Task item: Search the entries below for "William Pavão". Give that line and all the lines after it again, exactly, through the last, without pictures.

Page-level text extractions
--- START ---
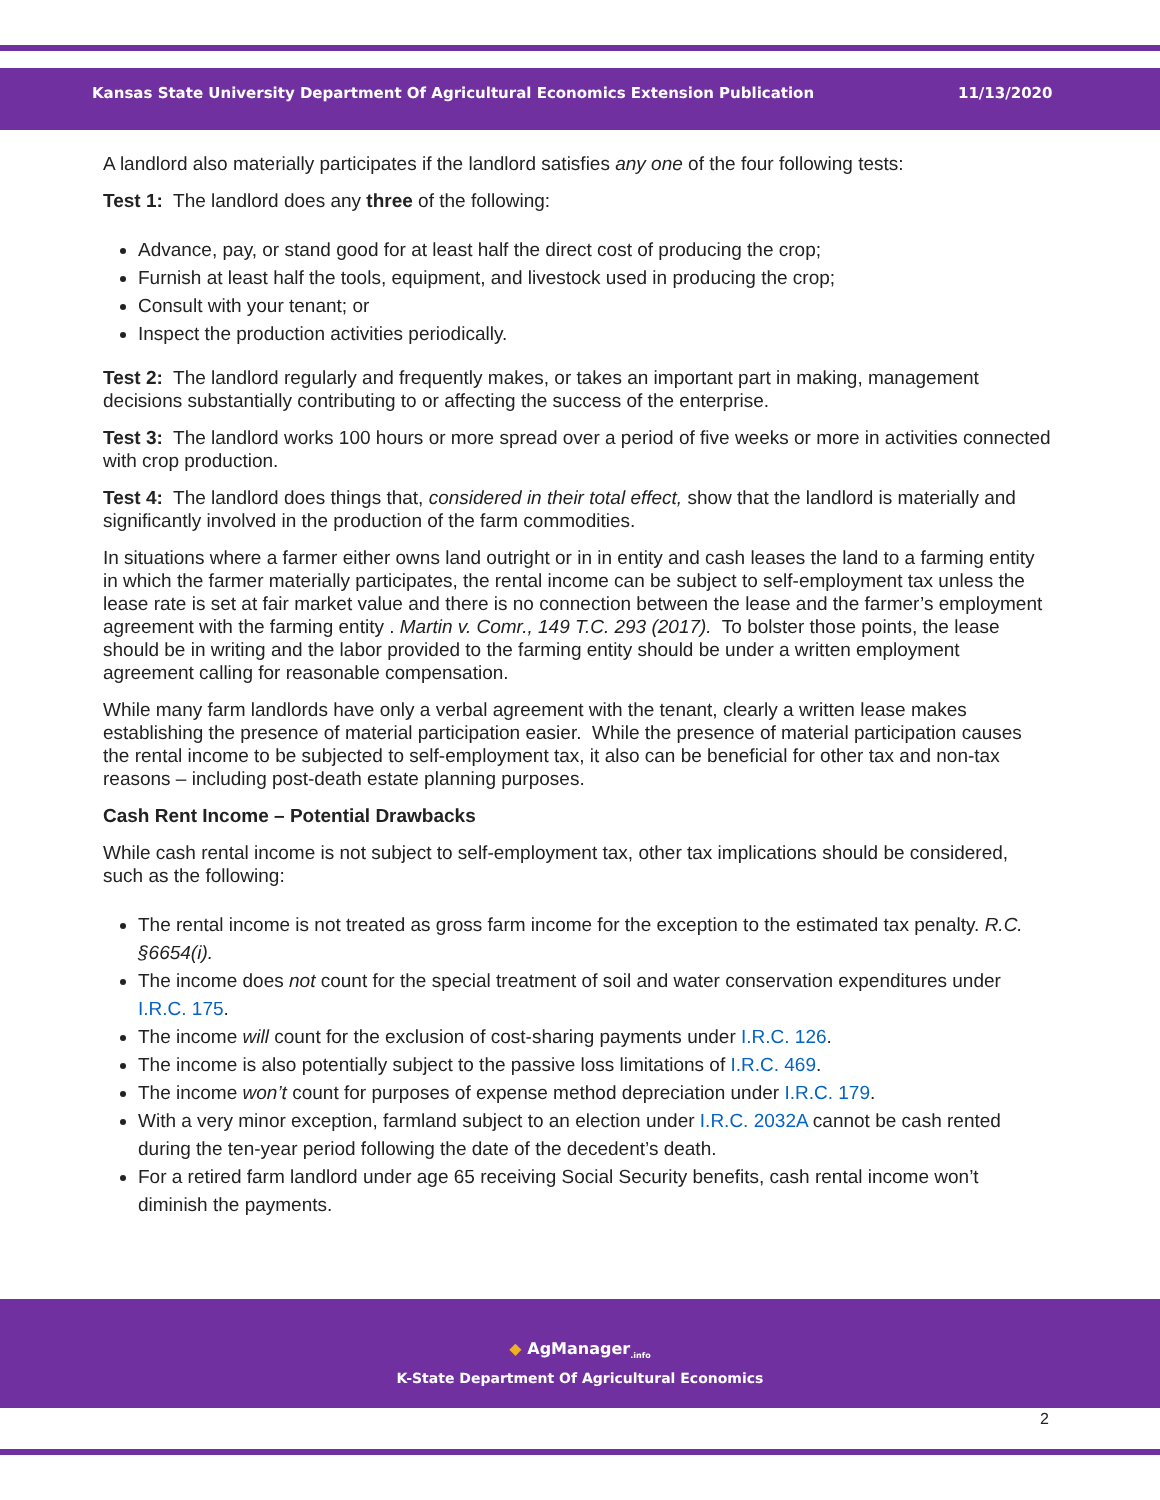Kansas State University Department Of Agricultural Economics Extension Publication 11/13/2020
A landlord also materially participates if the landlord satisfies any one of the four following tests:
Test 1: The landlord does any three of the following:
Advance, pay, or stand good for at least half the direct cost of producing the crop;
Furnish at least half the tools, equipment, and livestock used in producing the crop;
Consult with your tenant; or
Inspect the production activities periodically.
Test 2: The landlord regularly and frequently makes, or takes an important part in making, management decisions substantially contributing to or affecting the success of the enterprise.
Test 3: The landlord works 100 hours or more spread over a period of five weeks or more in activities connected with crop production.
Test 4: The landlord does things that, considered in their total effect, show that the landlord is materially and significantly involved in the production of the farm commodities.
In situations where a farmer either owns land outright or in in entity and cash leases the land to a farming entity in which the farmer materially participates, the rental income can be subject to self-employment tax unless the lease rate is set at fair market value and there is no connection between the lease and the farmer’s employment agreement with the farming entity . Martin v. Comr., 149 T.C. 293 (2017). To bolster those points, the lease should be in writing and the labor provided to the farming entity should be under a written employment agreement calling for reasonable compensation.
While many farm landlords have only a verbal agreement with the tenant, clearly a written lease makes establishing the presence of material participation easier. While the presence of material participation causes the rental income to be subjected to self-employment tax, it also can be beneficial for other tax and non-tax reasons – including post-death estate planning purposes.
Cash Rent Income – Potential Drawbacks
While cash rental income is not subject to self-employment tax, other tax implications should be considered, such as the following:
The rental income is not treated as gross farm income for the exception to the estimated tax penalty. R.C. §6654(i).
The income does not count for the special treatment of soil and water conservation expenditures under I.R.C. 175.
The income will count for the exclusion of cost-sharing payments under I.R.C. 126.
The income is also potentially subject to the passive loss limitations of I.R.C. 469.
The income won’t count for purposes of expense method depreciation under I.R.C. 179.
With a very minor exception, farmland subject to an election under I.R.C. 2032A cannot be cash rented during the ten-year period following the date of the decedent’s death.
For a retired farm landlord under age 65 receiving Social Security benefits, cash rental income won’t diminish the payments.
◆ AgManager<sub>.info</sub>
K-State Department Of Agricultural Economics
2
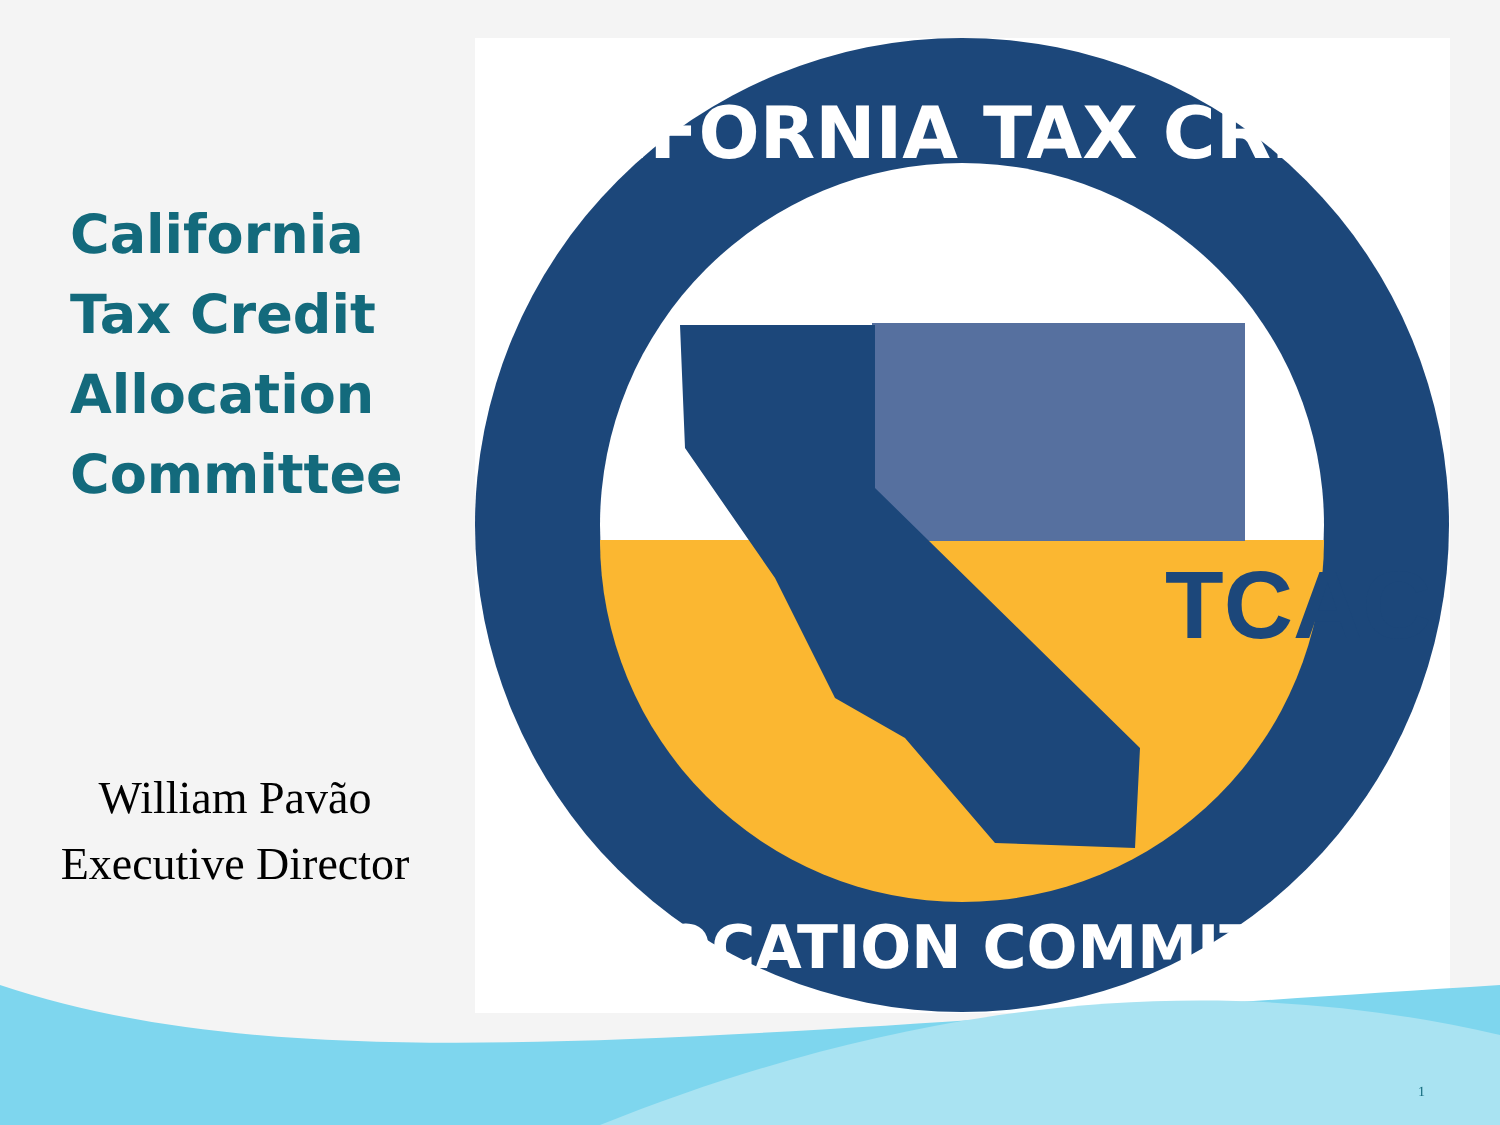California
Tax Credit
Allocation
Committee
William Pavão
Executive Director
TCAC
CALIFORNIA TAX CREDIT
ALLOCATION COMMITTEE
1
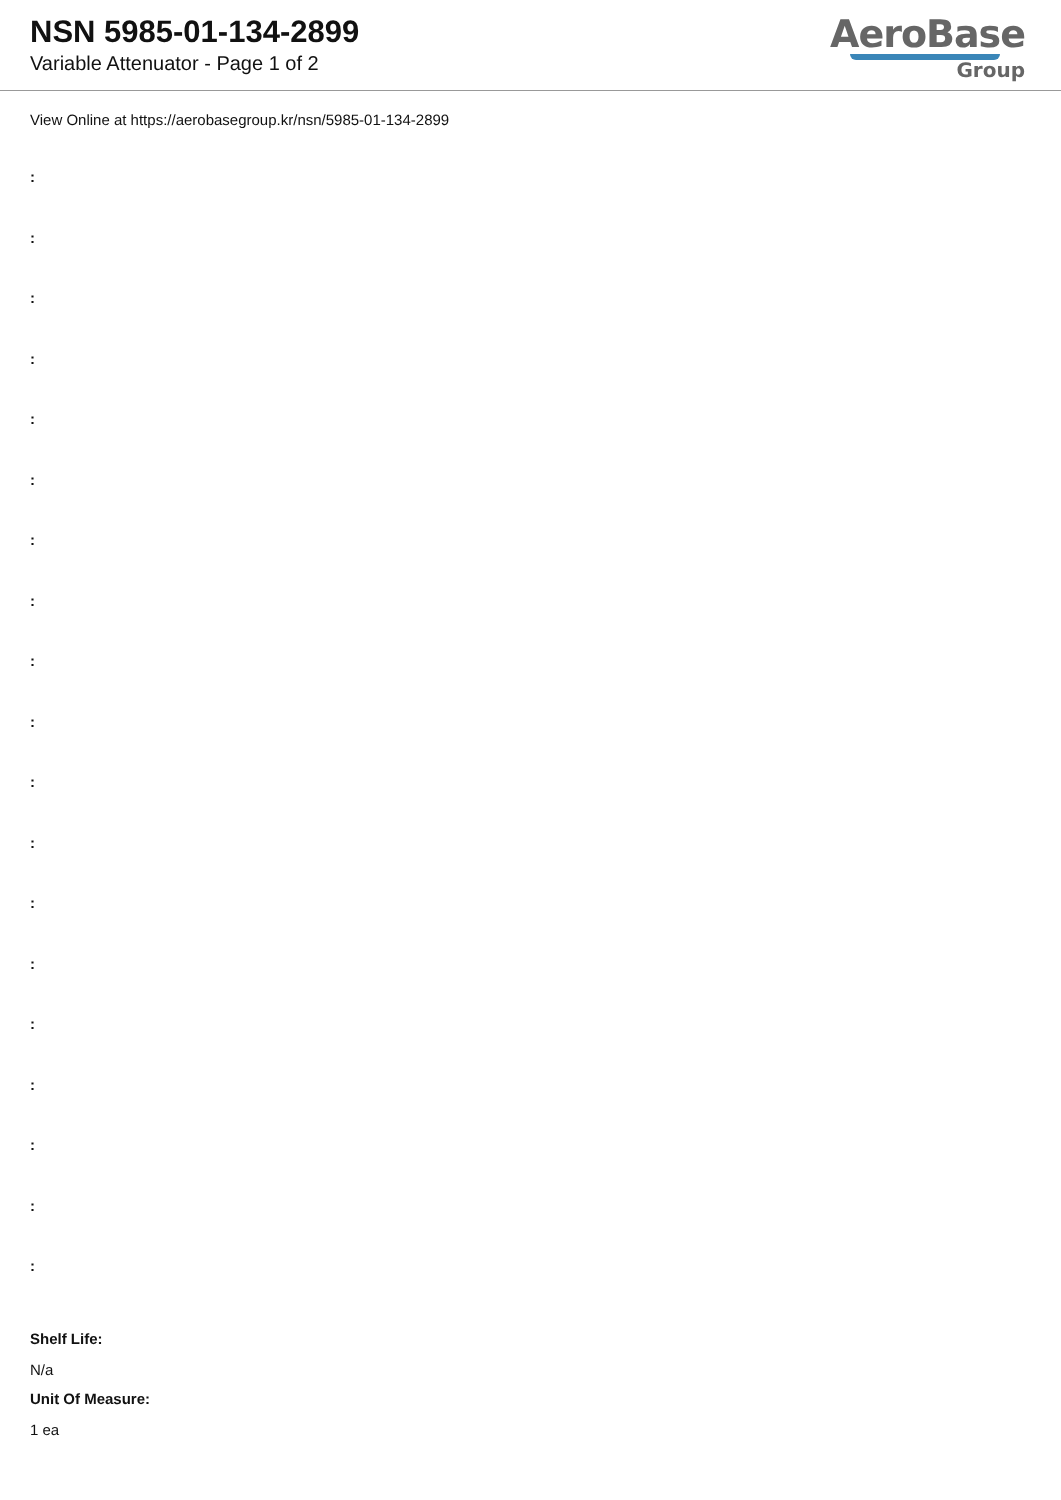NSN 5985-01-134-2899
Variable Attenuator - Page 1 of 2
AeroBase
Group
View Online at https://aerobasegroup.kr/nsn/5985-01-134-2899
:
:
:
:
:
:
:
:
:
:
:
:
:
:
:
:
:
:
:
Shelf Life:
N/a
Unit Of Measure:
1 ea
--- END ---
Completed exercise:
William Pavão
Executive Director
TCAC
CALIFORNIA TAX CREDIT
ALLOCATION COMMITTEE
1
NSN 5985-01-134-2899
Variable Attenuator - Page 1 of 2
AeroBase
Group
View Online at https://aerobasegroup.kr/nsn/5985-01-134-2899
:
:
:
:
:
:
:
:
:
:
:
:
:
:
:
:
:
:
:
Shelf Life:
N/a
Unit Of Measure:
1 ea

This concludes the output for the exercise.